Seit fast sieben Jahren bietet Google für Gmail-Accounts eine Zwei-Faktor-Authentifizierung (2FA). Nun hat der Konzern mitgeteilt, wie viele der aktiven Konten damit gesichert werden: Es sind weniger als zehn Prozent. Die Gründe dafür dürften in einer Mischung aus Sorglosigkeit und Unkenntnis zu finden sein sowie wohl auch in der verminderten Benutzerfreundlichkeit.
 
'The Register' hat Googles Software-Ingenieur Grzegorz Milka gefragt, warum der Konzern 2FA nicht obligatorisch mache.

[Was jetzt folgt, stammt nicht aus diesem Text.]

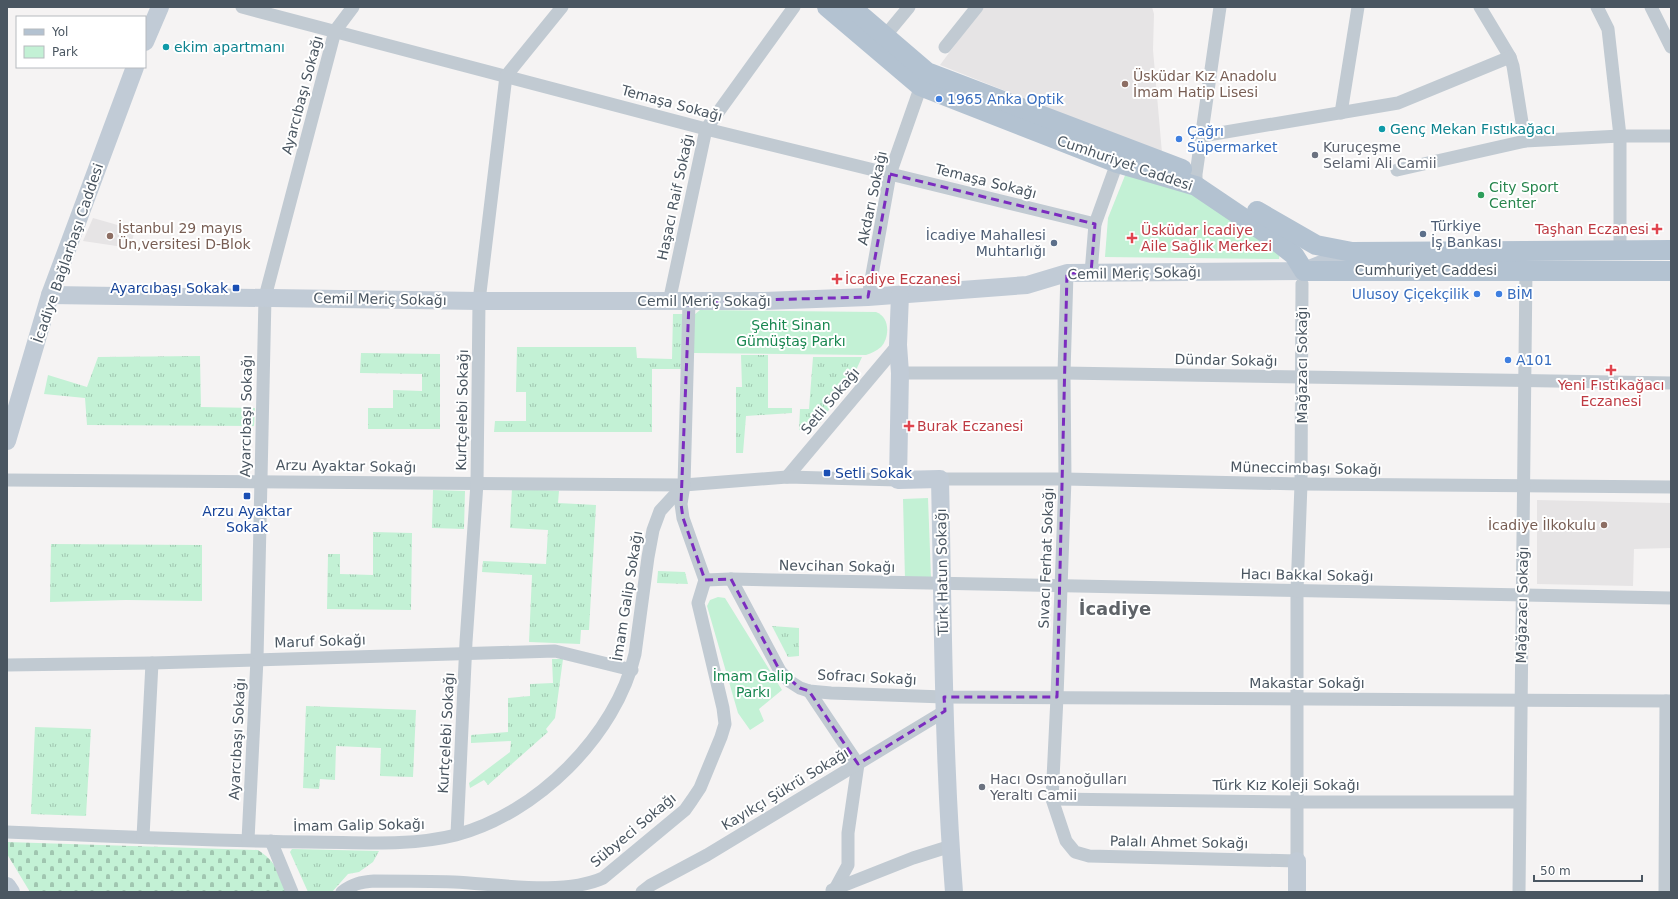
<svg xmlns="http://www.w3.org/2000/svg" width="1678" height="899" viewBox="0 0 1678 899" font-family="'DejaVu Sans',sans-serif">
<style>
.education{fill:#e6e4e5}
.grass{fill:url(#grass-tufts)}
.cemetery{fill:url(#cemetery-stones)}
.green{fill:#c3f1d5}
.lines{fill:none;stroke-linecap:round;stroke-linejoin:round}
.street{stroke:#c1cad2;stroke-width:13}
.secondary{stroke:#c1cbd6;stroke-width:18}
.primary{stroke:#b3c2d1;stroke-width:20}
.marked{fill:none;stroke:#7b2cbf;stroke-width:3;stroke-dasharray:8 5;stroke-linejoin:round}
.culture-dot{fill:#0f9aa8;stroke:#fff;stroke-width:1.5}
.education-dot{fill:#8d6e63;stroke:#fff;stroke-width:1.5}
.shop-dot{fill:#3f7fe0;stroke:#fff;stroke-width:1.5}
.worship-dot{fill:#6b7280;stroke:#fff;stroke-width:1.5}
.leisure-dot{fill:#2e9e5b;stroke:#fff;stroke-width:1.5}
.health-dot{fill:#e0444e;stroke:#fff;stroke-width:1.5}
.service-dot{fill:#5c6f8a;stroke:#fff;stroke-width:1.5}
.transit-dot{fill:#1a4fb4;stroke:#fff;stroke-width:1.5}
.labels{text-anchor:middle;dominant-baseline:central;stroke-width:4;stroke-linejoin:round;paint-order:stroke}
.culture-label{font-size:14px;fill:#0d838f;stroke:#fff;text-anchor:start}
.education-label{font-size:14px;fill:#785e54;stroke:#fff;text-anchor:start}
.street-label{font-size:14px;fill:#4a5661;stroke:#fff}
.shop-label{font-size:14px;fill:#366cbe;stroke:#fff;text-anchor:start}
.worship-label{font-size:14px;fill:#5b616d;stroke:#fff;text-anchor:start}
.leisure-label{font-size:14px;fill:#27864d;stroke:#fff;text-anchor:start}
.service-label{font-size:14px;fill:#4e5e75;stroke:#fff;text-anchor:start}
.health-label{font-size:14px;fill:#be3a42;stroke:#fff;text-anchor:start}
.transit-label{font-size:14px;fill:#164399;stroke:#fff;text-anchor:end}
.park-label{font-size:14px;fill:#17864f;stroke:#fff}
.district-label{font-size:18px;font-weight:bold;fill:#5f6368;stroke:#fff}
</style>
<defs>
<pattern id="grass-tufts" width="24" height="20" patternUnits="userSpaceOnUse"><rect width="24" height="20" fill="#c3f1d5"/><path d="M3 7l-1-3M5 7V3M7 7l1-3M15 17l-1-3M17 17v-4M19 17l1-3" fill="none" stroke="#a0c6b0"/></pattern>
<pattern id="cemetery-stones" width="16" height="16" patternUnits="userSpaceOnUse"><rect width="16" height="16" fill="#c3f1d5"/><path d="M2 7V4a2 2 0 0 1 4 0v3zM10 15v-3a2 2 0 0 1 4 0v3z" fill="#a0c6b0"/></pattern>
</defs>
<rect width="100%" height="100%" fill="#f5f3f3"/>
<!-- education -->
<g class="education">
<polygon points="983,7 1152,7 1154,14 1153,50 1162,153 940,65"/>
<polygon points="93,218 135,230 130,248 83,241"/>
<polygon points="1537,500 1671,503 1671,548 1634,549 1633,586 1537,584"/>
</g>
<!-- grass -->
<g class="grass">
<polygon points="673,314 683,314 682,369 652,369 652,432 494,432 495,421 526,421 526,392 516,392 517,347 636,347 637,358 672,359"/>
<polygon points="361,353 440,354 440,429 368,429 368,408 393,408 393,390 422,391 422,374 360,373"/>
<polygon points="741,355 768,355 768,408 792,408 792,413 746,416 743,453 736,453 736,387 742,387"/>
<polygon points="200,356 201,407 255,408 254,426 87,425 85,398 44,394 48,375 87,387 98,357"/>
<polygon points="813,357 862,357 852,379 847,383 820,423 810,431 799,430 800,409 809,409"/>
<polygon points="512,488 559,491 558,503 596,505 589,630 581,630 580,644 529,642 532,575 482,572 483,561 546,564 548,530 510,528"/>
<polygon points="433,490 465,491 464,529 432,528"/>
<polygon points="373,532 412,533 411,610 327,609 328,554 340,554 340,574 373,575"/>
<polygon points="51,544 202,545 202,601 126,600 50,602"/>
<polygon points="658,571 685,572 688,584 657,583"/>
<polygon points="772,626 799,628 799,656 788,657"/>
<polygon points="552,659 563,659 555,718 546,729 548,732 488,785 484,780 470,788 469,783 510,752 511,741 471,743 471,735 508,732 508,698 530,696 530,684 553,683"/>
<polygon points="306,706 416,710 413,777 380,776 381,748 336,746 335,780 320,779 319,789 303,788"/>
<polygon points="35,727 91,729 86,816 31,814"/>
<polygon points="292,849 379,851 373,862 359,872 348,874 332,892 308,892 290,852"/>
</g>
<!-- cemetery -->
<path class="cemetery" d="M7,842L258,850C276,862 279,872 287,892H30L7,854Z"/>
<!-- green -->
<g class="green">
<polygon points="1128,168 1187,188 1280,252 1279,259 1105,257 1108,218"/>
<path d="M700,310L876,312C890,317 890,337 881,347C876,351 872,353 866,355L694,353V315Z"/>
<polygon points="928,498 931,578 905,579 903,499"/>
<polygon points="718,597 725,598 782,690 759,709 764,721 750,730 738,713 707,606 710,600"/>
</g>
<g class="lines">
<!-- street -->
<g class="street">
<polyline points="242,7 706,129 1095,224"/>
<polyline points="1480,7 1510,57 1513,66 1525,141"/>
<polyline points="1597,7 1608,29 1620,136 1620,251"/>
<polyline points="1651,7 1671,47"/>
<polyline points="885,36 909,7"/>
<polyline points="945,47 977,7"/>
<polyline points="1341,113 1358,7"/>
<polyline points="1202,136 1398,103 1510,57"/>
<polyline points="1397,170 1525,141 1620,136 1671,136"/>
<polyline points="1196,186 1196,174 1220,7"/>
<polyline points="1067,273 1064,373 1065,479 1057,697 1052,799 1066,841 1075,852 1089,856 1297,861 1297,591 1301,484 1302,284"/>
<polyline points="1091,273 1095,224 1117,163"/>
<polyline points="868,297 890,174 923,80"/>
<polyline points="669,302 706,129 794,7"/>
<polyline points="900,373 1064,373 1671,383"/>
<polyline points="787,477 898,345"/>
<polyline points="940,479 1065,479 1301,484 1671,487"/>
<polyline points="7,480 684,485 787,477 898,480"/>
<polyline points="731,579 780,671 789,681 800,688 809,691 831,693 944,697 1671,701"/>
<polyline points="705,580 731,579 1671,598"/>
<polyline points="7,665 152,663 555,651 632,670"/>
<polyline points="809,691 858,764 848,833 848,865 835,889"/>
<polyline points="1052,799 1297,802 1519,802"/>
<path d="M7,832C108,836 208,841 309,842C358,842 408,847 456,835C536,814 616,736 635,654L648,557L653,530L660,511L684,485"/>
<polyline points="457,834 466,642 477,483 479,301 506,76 562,7"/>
<polyline points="143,837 152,663"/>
<polyline points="248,840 257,659 265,297 335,31 353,7"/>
<polyline points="271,841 292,892"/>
<polyline points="832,890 913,858 951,846"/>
<path d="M342,892C352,884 361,882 374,881C400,881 427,881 454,882C496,884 564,896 603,878L685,810L692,800L700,788L721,737L725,724L723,708L698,603L705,580L683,518L681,504L684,485L689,302"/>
<polyline points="642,892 651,885 707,855 945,711"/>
<polyline points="1519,892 1526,270"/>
<polyline points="1665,892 1666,701"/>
</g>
<!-- secondary -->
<g class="secondary">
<polyline points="145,42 160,7"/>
<polyline points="50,295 479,301 764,301 868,297 1027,285 1067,273 1304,271 1352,252"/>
<path d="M900,295L898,345L900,373L898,480L940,479C943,617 943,755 954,892"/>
<polyline points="7,441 50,295 135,67"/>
<polyline points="7,886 11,892"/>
<polyline points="1297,892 1297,861"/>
</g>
<!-- primary -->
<g class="primary">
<polyline points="827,7 920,86 1117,163 1196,186 1270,236 1294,255 1304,271 1671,271"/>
<polyline points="851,7 927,72 1182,169"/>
<polyline points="1257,211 1316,245 1352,252 1671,250"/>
</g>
</g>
<!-- marked area -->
<path class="marked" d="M890,174L1095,224L1091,273H1067L1057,697H944L945,711L858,764L809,691L800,688L780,671L731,579L705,580L683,518L681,504L689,302L868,297Z"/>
<!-- markers -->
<g class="culture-dot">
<circle cx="166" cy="47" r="4"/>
<circle cx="1382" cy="129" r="4"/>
</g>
<g class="education-dot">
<circle cx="1125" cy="84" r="4"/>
<circle cx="110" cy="236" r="4"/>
<circle cx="1604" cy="525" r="4"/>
</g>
<g class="shop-dot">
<circle cx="939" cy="99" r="4"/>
<circle cx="1179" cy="139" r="4"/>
<circle cx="1477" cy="294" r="4"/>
<circle cx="1499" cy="294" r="4"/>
<circle cx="1508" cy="360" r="4"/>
</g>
<g class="worship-dot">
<circle cx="1315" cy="155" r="4"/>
<circle cx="982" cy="787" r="4"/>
</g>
<circle class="leisure-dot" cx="1481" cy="195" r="4"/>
<g class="health-dot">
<path d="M1655 223h4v4h4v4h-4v4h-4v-4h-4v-4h4z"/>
<path d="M1130 232h4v4h4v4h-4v4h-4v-4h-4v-4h4z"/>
<path d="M835 273h4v4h4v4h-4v4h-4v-4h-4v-4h4z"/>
<path d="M1609 364h4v4h4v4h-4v4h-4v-4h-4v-4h4z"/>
<path d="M907 420h4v4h4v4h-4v4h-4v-4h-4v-4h4z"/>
</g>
<g class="service-dot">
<circle cx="1423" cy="234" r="4"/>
<circle cx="1054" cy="243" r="4"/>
</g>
<g class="transit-dot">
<rect x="232" y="284" width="8" height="8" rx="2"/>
<rect x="823" y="469" width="8" height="8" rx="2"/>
<rect x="243" y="492" width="8" height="8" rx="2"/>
</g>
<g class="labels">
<!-- culture labels -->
<g class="culture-label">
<text x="174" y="47">ekim apartmanı</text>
<text x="1390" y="129">Genç Mekan Fıstıkağacı</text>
</g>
<!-- education labels -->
<g class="education-label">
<text x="1133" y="76">Üsküdar Kız Anadolu<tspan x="1133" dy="16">İmam Hatip Lisesi</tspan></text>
<text x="118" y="228">İstanbul 29 mayıs<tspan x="118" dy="16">Ün,versitesi D-Blok</tspan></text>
<text x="1596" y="525" text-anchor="end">İcadiye İlkokulu</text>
</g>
<!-- street labels -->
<g class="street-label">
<text transform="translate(302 95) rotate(-75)">Ayarcıbaşı Sokağı</text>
<text transform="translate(672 103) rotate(15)">Temaşa Sokağı</text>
<text transform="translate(1125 163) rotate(19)">Cumhuriyet Caddesi</text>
<text transform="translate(986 181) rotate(14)">Temaşa Sokağı</text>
<text transform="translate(675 197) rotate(-78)">Haşacı Raif Sokağı</text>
<text transform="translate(872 198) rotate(-78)">Akdarı Sokağı</text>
<text transform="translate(68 253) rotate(-71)">İcadiye Bağlarbaşı Caddesi</text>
<text x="1426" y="270">Cumhuriyet Caddesi</text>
<text transform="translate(1134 273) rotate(-1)">Cemil Meriç Sokağı</text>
<text transform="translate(380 299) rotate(1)">Cemil Meriç Sokağı</text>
<text x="704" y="301">Cemil Meriç Sokağı</text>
<text transform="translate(1226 360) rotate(1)">Dündar Sokağı</text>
<text transform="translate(1302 365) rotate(-90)">Mağazacı Sokağı</text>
<text transform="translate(830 401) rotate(-50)">Setli Sokağı</text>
<text transform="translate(462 410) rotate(-89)">Kurtçelebi Sokağı</text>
<text transform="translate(246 416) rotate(-89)">Ayarcıbaşı Sokağı</text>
<text transform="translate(346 466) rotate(1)">Arzu Ayaktar Sokağı</text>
<text transform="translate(1306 468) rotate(1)">Müneccimbaşı Sokağı</text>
<text transform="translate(1046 558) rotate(-88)">Sıvacı Ferhat Sokağı</text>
<text transform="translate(837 566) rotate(1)">Nevcihan Sokağı</text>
<text transform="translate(942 572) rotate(-91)">Türk Hatun Sokağı</text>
<text transform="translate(1307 575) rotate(1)">Hacı Bakkal Sokağı</text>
<text transform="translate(627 596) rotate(-81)">İmam Galip Sokağı</text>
<text transform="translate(1522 605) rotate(-89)">Mağazacı Sokağı</text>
<text transform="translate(320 641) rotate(-2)">Maruf Sokağı</text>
<text transform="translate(867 677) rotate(3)">Sofracı Sokağı</text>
<text x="1307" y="683">Makastar Sokağı</text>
<text transform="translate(446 733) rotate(-87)">Kurtçelebi Sokağı</text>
<text transform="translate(237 739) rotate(-87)">Ayarcıbaşı Sokağı</text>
<text x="1286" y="785">Türk Kız Koleji Sokağı</text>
<text transform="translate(785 789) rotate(-31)">Kayıkçı Şükrü Sokağı</text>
<text transform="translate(359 825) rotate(-1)">İmam Galip Sokağı</text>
<text transform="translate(633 830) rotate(-40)">Sübyeci Sokağı</text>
<text transform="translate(1179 842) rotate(1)">Palalı Ahmet Sokağı</text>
</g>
<!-- shop labels -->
<g class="shop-label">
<text x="947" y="99">1965 Anka Optik</text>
<text x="1187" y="131">Çağrı<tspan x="1187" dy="16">Süpermarket</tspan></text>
<text x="1469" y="294" text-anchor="end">Ulusoy Çiçekçilik</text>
<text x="1507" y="294">BİM</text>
<text x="1516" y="360">A101</text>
</g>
<!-- worship labels -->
<g class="worship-label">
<text x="1323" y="147">Kuruçeşme<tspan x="1323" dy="16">Selami Ali Camii</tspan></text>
<text x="990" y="779">Hacı Osmanoğulları<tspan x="990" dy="16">Yeraltı Camii</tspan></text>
</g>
<!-- leisure labels -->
<g class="leisure-label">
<text x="1489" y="187">City Sport<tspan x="1489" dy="16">Center</tspan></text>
</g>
<!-- service labels -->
<g class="service-label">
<text x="1431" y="226">Türkiye<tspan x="1431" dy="16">İş Bankası</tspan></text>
<text x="1046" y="235" text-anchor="end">İcadiye Mahallesi<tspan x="1046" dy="16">Muhtarlığı</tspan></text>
</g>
<!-- health labels -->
<g class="health-label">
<text x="1649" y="229" text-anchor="end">Taşhan Eczanesi</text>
<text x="1141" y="230">Üsküdar İcadiye<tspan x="1141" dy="16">Aile Sağlık Merkezi</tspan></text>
<text x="845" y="279">İcadiye Eczanesi</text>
<text x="1611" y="385" text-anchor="middle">Yeni Fıstıkağacı<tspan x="1611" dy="16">Eczanesi</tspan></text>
<text x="917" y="426">Burak Eczanesi</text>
</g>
<!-- transit labels -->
<g class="transit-label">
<text x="228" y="288">Ayarcıbaşı Sokak</text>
<text x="835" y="473" text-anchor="start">Setli Sokak</text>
<text x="247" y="511" text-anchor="middle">Arzu Ayaktar<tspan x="247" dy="16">Sokak</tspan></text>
</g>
<!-- park labels -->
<g class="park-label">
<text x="791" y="325">Şehit Sinan<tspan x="791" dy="16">Gümüştaş Parkı</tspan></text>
<text x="753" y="676">İmam Galip<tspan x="753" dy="16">Parkı</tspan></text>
</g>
<!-- district labels -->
<g class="district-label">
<text x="1115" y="608">İcadiye</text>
</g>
</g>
<!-- border -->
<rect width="1678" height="899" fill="none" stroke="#4a5661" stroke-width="16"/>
<!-- legend -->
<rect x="16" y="16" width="130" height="52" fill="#ffffff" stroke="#b7bbc0"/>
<rect x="24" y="29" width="20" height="6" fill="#b3c2d1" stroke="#b7bbc0"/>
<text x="52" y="36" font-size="12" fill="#4a5661">Yol</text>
<rect x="24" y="46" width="20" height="12" fill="#c3f1d5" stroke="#b7bbc0"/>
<text x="52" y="56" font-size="12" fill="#4a5661">Park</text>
<!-- scale -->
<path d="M1534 875v6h108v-6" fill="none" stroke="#4a5661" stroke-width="2"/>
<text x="1540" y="875" font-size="12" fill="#4a5661" stroke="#ffffff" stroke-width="3" paint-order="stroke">50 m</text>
</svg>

Die Antwort ist kurz und simpel: Usability. "Es geht darum, wie viele Leute wir vertreiben würden, wenn wir sie zwingen würden, zusätzliche Sicherheitsvorkehrungen zu treffen", so Milka.
 
Weitere Zahlen zu dieser Frage sind uns nicht bekannt. Aber es ist anzunehmen, dass bei ähnlichen Diensten wie Gmail gleich wenige Anwender eine Zwei-Faktor-Authentifizierung nutzen. Und dies obwohl kompromittierte Passwörter der Königsweg von Hackern in Accounts darstellen.
 
'Two Factor Auth' bietet einen Überblick über Websites und Dienste, die 2FA anbieten. Allerdings ist nicht alles ganz aktuell. (ts)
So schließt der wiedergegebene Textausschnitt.